Banc de poissons déversés
Garance Rolland
Sonne l’heure du départ, rugissement déchirant qui ne veut pas quitter le bord
Son ventre, antre alourdi, il ronronne et ronchonne de cette danse
Sisyphe et son rocher, Polé et ses trajets
Incessant aller retour
Eternelle vacillement entre deux sœurs distantes séparer par la même mer
Repart encore, avance encore
La terre toujours s’en va et se rapproche
Partir revenir
A bras tendue à flots tendue
On déchire, on glisse sur les eaux
Et ces drôles de choses sur son dos.
Ils montent, ils rampent, ils courent.
Avant de déverser ce contenue nauséeux sur la rive
Le vomir ou le confier amoureusement c’est pareil
Toujours repartir
Alice Chapotat
Je choisis une place à l’étage, au soleil. Je crame un peu mais je kiffe, je prends. Je me branche. Je me recharge. Nous sommes encore à l’arrêt.
Il y a des corps qui nous rappellent à leur fonction, un militaire en contrebas, la PAF [comme un coup, le bruit d’une claque ?], Évasan 976, deux personnes portent des gilets blancs. J’ai cherché la définition, Yohann dit, c’est comme un évanouissement, j’ai googlé, mais c’est pas ça du tout, quoique… J’apprends que le terme est essentiellement utilisé dans le cadre militaire. Nous partons. Nous traversons.
C’est une respiration.
La grande terre me regarde et je la regarde aussi.
Il est question de tout oublier, de vivre la traversée individuellement, de s’isoler – Isoler / Isolat / Insula – devenir une île parmi le paysage archipélique.
La bâche blanche qui protège les passagers du soleil vibre au vent.
C’est une respiration.
Le moteur a changé de régime, nous approchons.
Un homme en bleu au premier étage fait un geste de la main, il accompagne notre débarquement. Nous sommes les seuls ici à traverser juste pour la traversée, juste pour être là. Il est 16h20. En face, l’heure est rouge. Aller. Retour.

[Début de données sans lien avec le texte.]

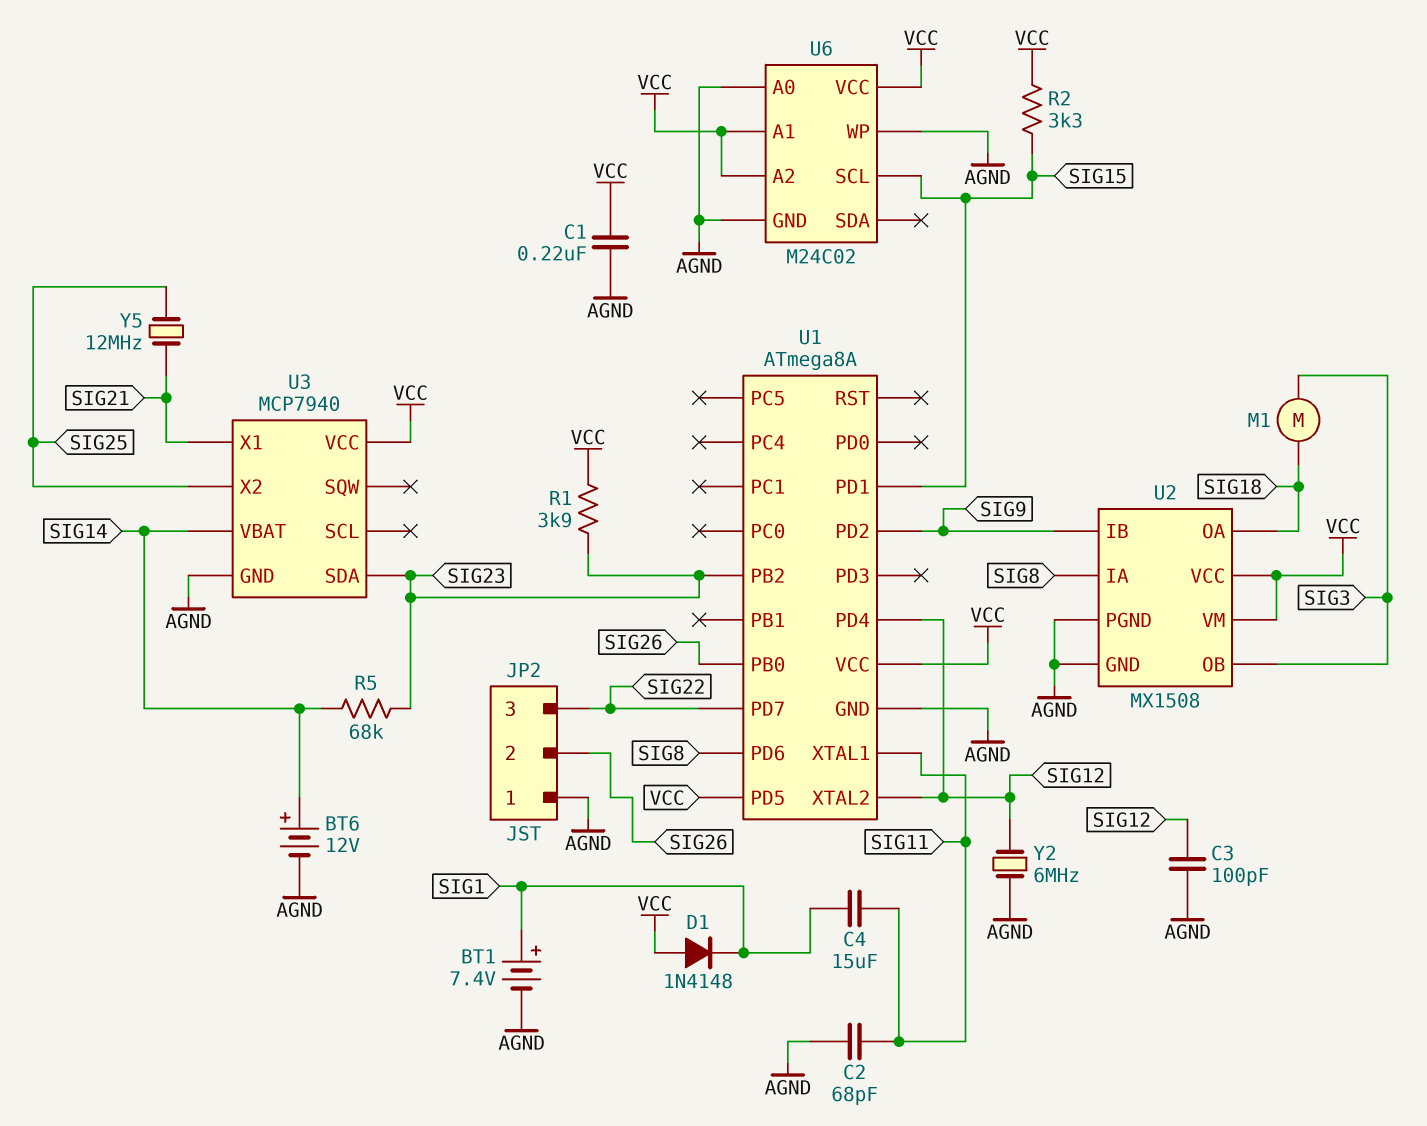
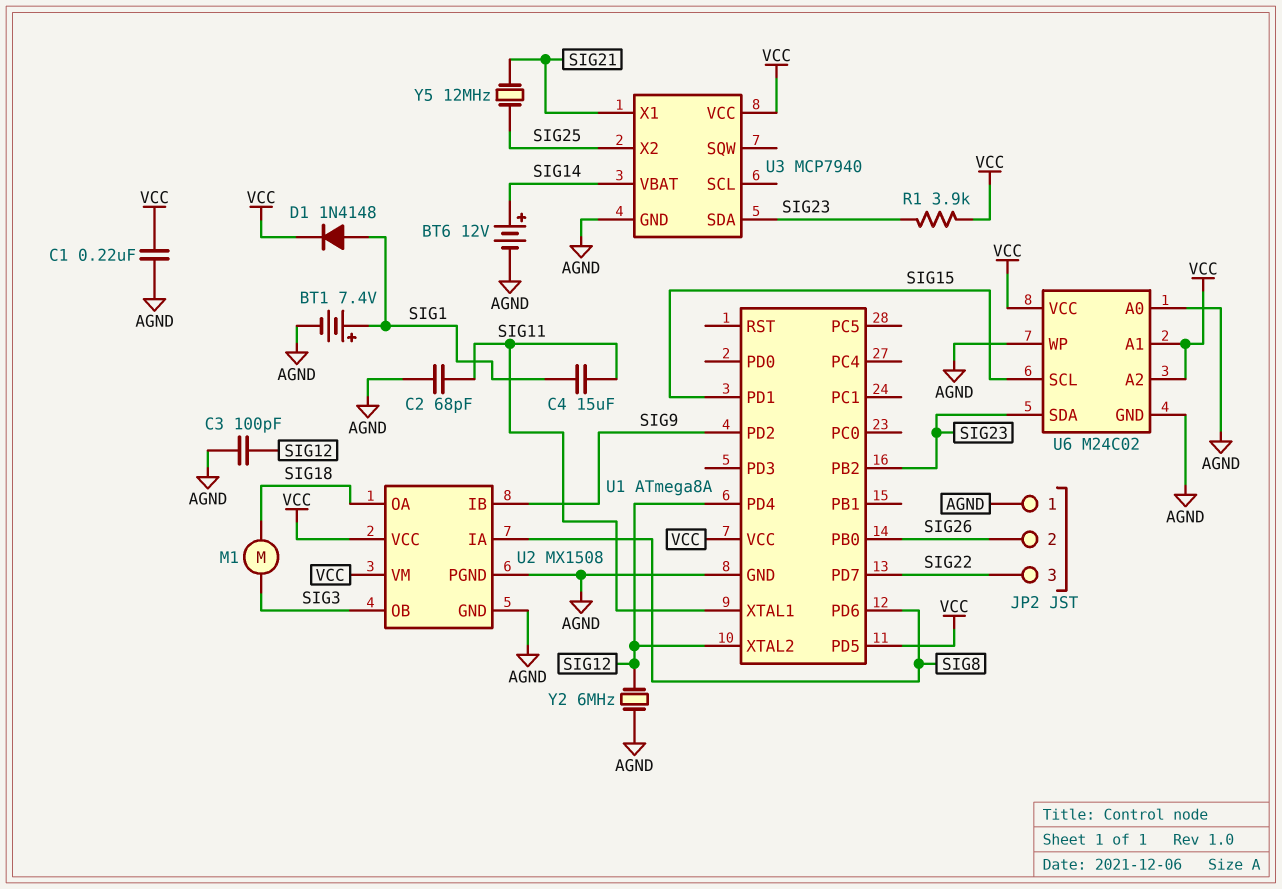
D1: diode 1N4148 (A VCC, K SIG1) -> diode 1N4148 (A SIG1, K VCC)
R2: 3.3k (SIG15, VCC) -> none
R5: 68k (SIG14, SIG23) -> none
U6 pin SDA: none -> SIG23

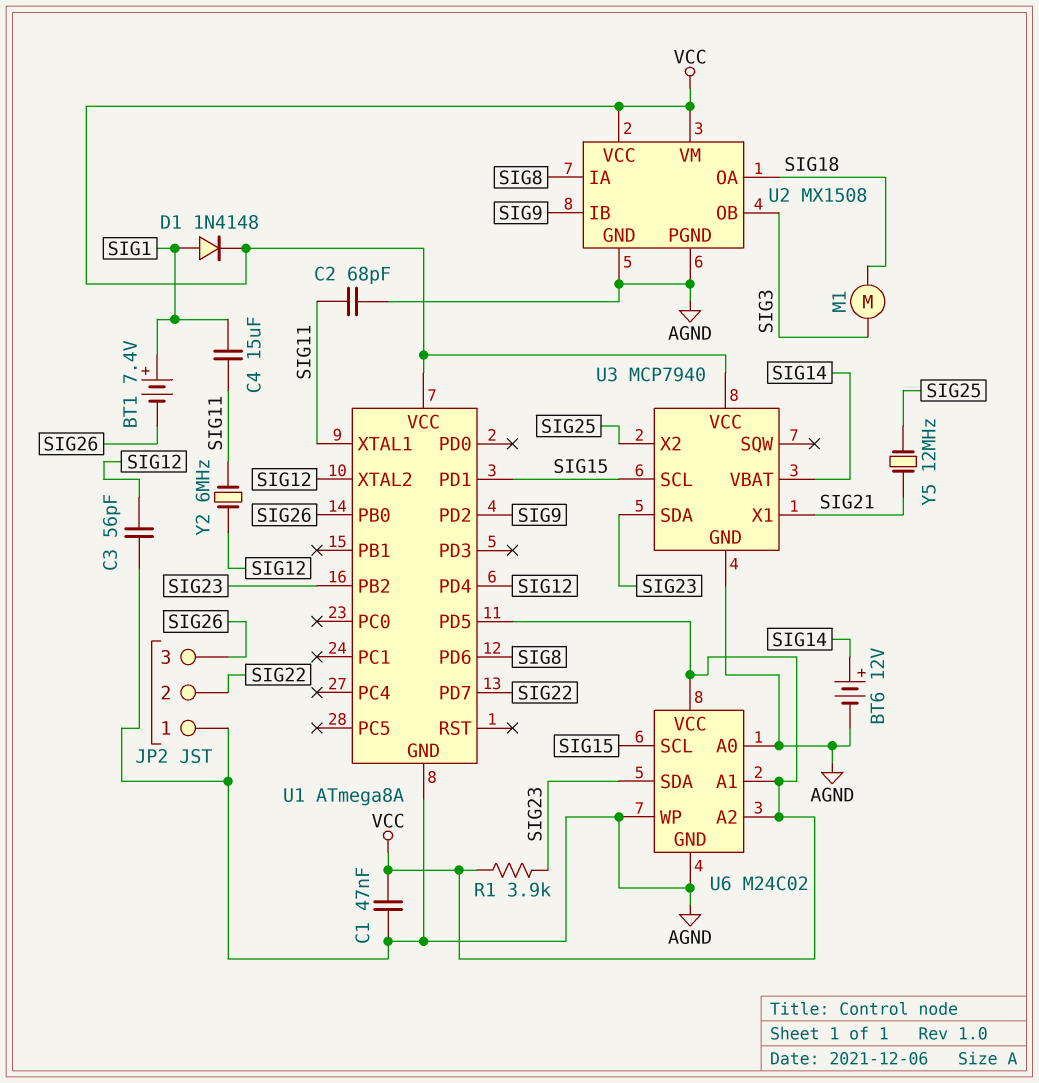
BT1: 7.4V (plus SIG1, minus AGND) -> 7.4V (plus SIG1, minus SIG26)
C1: 220nF (AGND, VCC) -> 47nF (AGND, VCC)
C3: 100pF (AGND, SIG12) -> 56pF (AGND, SIG12)
JP2 pin 2: SIG26 -> SIG22
JP2 pin 3: SIG22 -> SIG26
U3 pin SCL: none -> SIG15
Y2: 6MHz (AGND, SIG12) -> 6MHz (SIG11, SIG12)

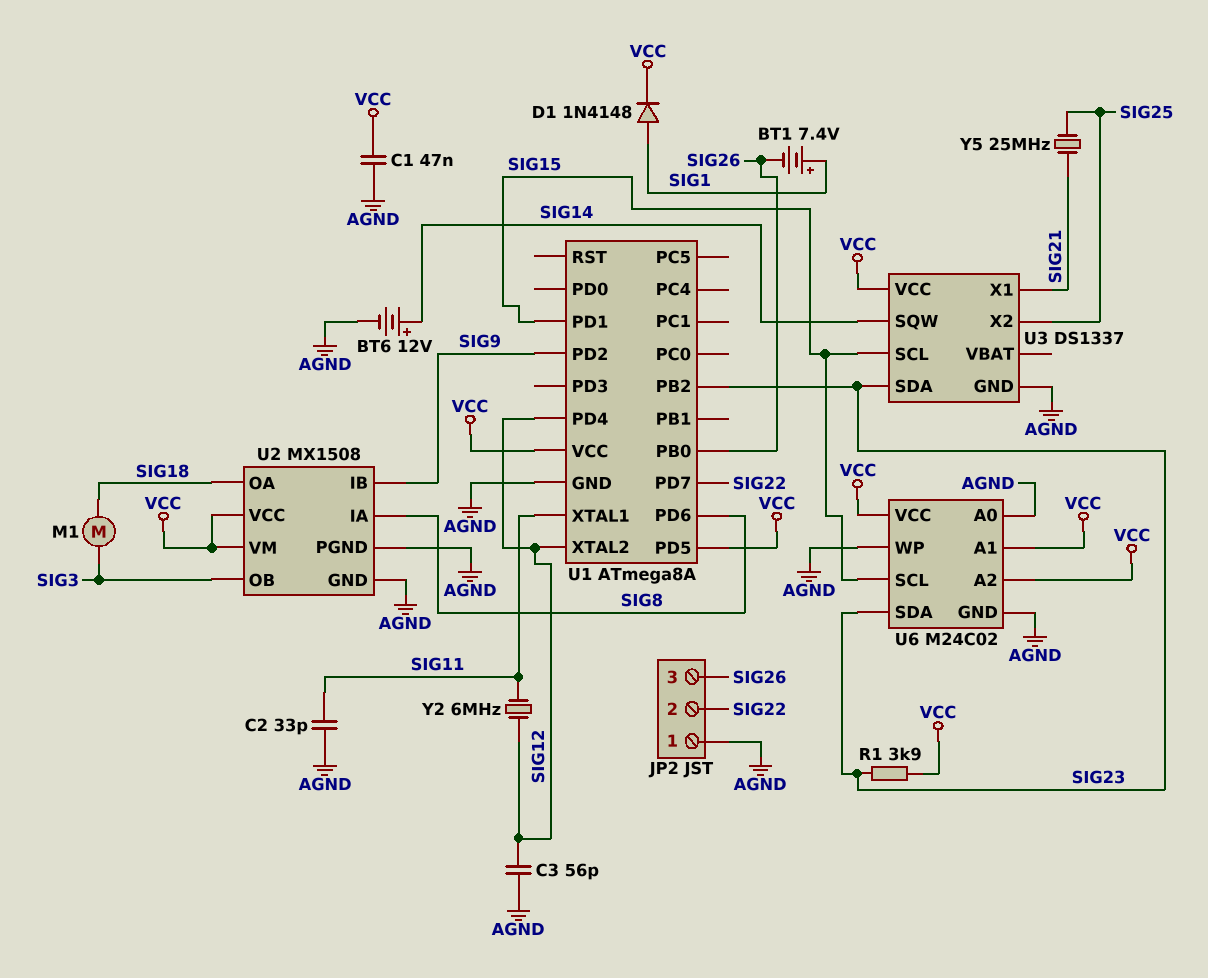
C2: 68pF (AGND, SIG11) -> 33pF (AGND, SIG11)
C4: 15uF (SIG1, SIG11) -> none
U3: MCP7940 -> DS1337
U3 pin SQW: none -> SIG14
U3 pin VBAT: SIG14 -> none
Y5: 12MHz (SIG21, SIG25) -> 25MHz (SIG21, SIG25)

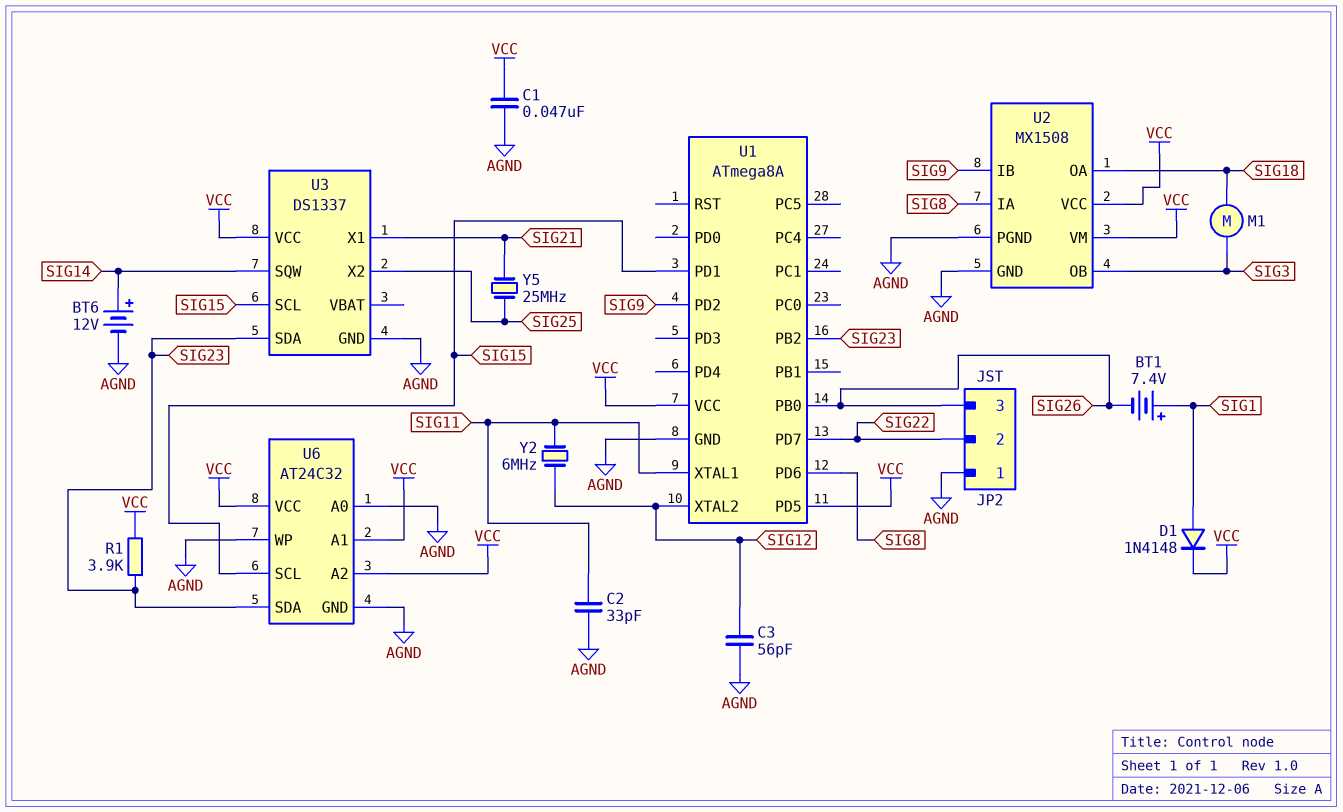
U1 pin PD4: SIG12 -> none
U6: M24C02 -> AT24C32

Un fourgon de la gendarmerie débarque aussi, l’un d’entre eux sort pour interpeller un homme dans une voiture. Il ne faut pas rester là me dit-on. On me rappelle au rythme de la foule déferlant sur le Port. Je suis foule, full, chargée à bloc. L’heure est rouge, entre deux temps, ça clignote.
Je flotte je flotte je flotte mais je ne suis pas sûre que mon amnésie soit réussie.
Myriam Omar Awadi
Son sifflement long aigu dans l’air les gens assis calmes familier le temps de la barge un trajet quotidien qui est aussi voyage grand voyage court ordinaire sirène grondement sourd moteur en montée la barge glisse la terre glisse lenteur multiples immobilités tête baissée smartphone attente grondement temps suspendu quelques-uns marchent on se lèvera tous marchera silence murmures petits groupes seuls moteur tout le monde la société mahoraise dans son entier assise immobile dans la barge par petits groupes la barge c’est l’île a l’avant près de la sortie petit tremblement de terre continu la mer pivote le monde les îles lent légèrement ondulant vent douceur dans l’épaisse chaleur tout est lent tout va s’agiter glissement vers l’arrivée le ronronnement cesse montent les voix les pas sur le métal les corps s’agitent marchent dans la même direction vers l’avant sirène la porte descend légère secousse de l’arrêt voitures motos foule en marche le monde à nouveau ne jamais construire un pont.